Quantum Computers and their application to Chemistry Simulation

Quantum computers have the potential to gain a quantum advantage, allowing them to solve problems that classical computers have never been able to solve. A quantum computer’s computing capacity grows exponentially as the number of qubits it contains increases. With this, research on quantum applications has always been recognized. Now, scientists have executed the largest chemistry simulations involving quantum computers through the use of Google’s Sycamore quantum processor. They used a novel way to combat the noise that is common in quantum circuits.

 “we can sometimes get away with more noise, we’ve already blown past the largest VQE that folks have ever managed to perform, and we think that we can go significantly larger, even on the noisy quantum computers we have today.

William Huggins, a quantum physicist at Google Quantum AI in Mountain View, Calif.

Quantum computers may have a near-term application in chemistry, such as simulating molecular processes to provide insight into next-generation batteries or new pharmaceuticals. As molecules become larger, performing these kinds of simulations becomes progressively more complex, which can be an overwhelming barrier for traditional computing but one that quantum computers may be able to handle.

On Google’s 53-qubit quantum computer, scientists used up to 16 qubits to determine the ground state of molecules, the state in which they have the least amount of energy. The number of electrons in a molecule and the trajectories these electrons take as they orbit a nucleus determine the molecule’s ground state. The work was reported in Nature, but the work was nicely summarised in an article by the IEEE.

H4, molecular nitrogen, and solid diamond were all simulated by the researchers. There were as many as 120 orbitals involved, which are the patterns of electron density created by one or more electrons in atoms or molecules. These are the largest quantum computer-assisted chemistry simulations ever undertaken.

In fact, we provided evidence in the paper that, even for our largest experiments, the noise on the chip wasn’t the limiting factor, rather, we weren’t ambitious enough with the design of the circuits that approximated the ground state. This tells us that we have a good shot of scaling up our current approach further even without developing new theoretical tools, and that’s a real beacon of hope given how hard it can be to perform accurate calculations of quantum chemistry on a noisy device.

Joonho Lee, a quantum physicist at Columbia University, in New York City. 

The majority of this fermionic quantum Monte Carlo simulation is handled by a classical computer. The quantum computer enters the picture during the final, most computationally demanding step: calculating the discrepancies between the quantum computer’s and the classical computer’s estimates of the ground state.

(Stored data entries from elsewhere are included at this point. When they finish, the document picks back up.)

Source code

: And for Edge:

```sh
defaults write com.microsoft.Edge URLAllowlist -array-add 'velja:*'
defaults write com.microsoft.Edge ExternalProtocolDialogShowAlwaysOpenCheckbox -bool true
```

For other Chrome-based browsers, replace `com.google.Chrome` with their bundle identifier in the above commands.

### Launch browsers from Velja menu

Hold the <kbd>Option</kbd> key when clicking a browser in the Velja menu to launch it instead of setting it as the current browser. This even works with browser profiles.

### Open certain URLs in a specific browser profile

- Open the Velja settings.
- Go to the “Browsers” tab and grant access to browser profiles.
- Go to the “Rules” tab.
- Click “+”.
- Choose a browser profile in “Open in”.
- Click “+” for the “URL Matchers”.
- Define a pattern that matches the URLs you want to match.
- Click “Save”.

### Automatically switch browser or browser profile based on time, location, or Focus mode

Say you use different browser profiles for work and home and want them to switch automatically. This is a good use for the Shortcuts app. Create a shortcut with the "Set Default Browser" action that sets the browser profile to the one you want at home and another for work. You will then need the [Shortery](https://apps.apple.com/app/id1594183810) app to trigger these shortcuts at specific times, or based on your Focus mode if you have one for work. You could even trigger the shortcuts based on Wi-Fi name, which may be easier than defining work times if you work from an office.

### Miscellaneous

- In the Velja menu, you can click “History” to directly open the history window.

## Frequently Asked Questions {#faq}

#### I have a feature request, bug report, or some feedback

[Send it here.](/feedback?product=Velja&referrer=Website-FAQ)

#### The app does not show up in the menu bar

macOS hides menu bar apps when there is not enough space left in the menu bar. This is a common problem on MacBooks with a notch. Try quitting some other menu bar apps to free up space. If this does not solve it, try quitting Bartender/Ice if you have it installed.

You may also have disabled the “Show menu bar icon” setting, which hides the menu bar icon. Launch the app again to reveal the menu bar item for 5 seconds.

We’ll make enough progress that attacking problems that pose a challenge for classical algorithms becomes practical,

Still, at the end of the day, we expect it to be extremely challenging to get a practical advantage for quantum chemistry using the noisy quantum computers that we have today, or even tomorrow.

William Huggins, a quantum physicist at Google Quantum AI in Mountain View, Calif.

The previous record for quantum computing chemical simulations used 12 qubits and a hybrid technique known as a variational quantum eigensolver (VQE), which has a variety of drawbacks and takes longer to execute and simulate measurements with a very precise answer when compared to this new hybrid technique. It also requires very little noise in quantum circuits in order to get very precise estimates of ground states, while the new hybrid technology does not.

The newly developed technique produced results that were nearly as accurate as of the best current classical method.

As we make progress on developing and understanding new algorithms, we’re also expecting that new advancements in the hardware, and the software that controls it, will keep making our job easier.

Joonho Lee, a quantum physicist at Columbia University, in New York City.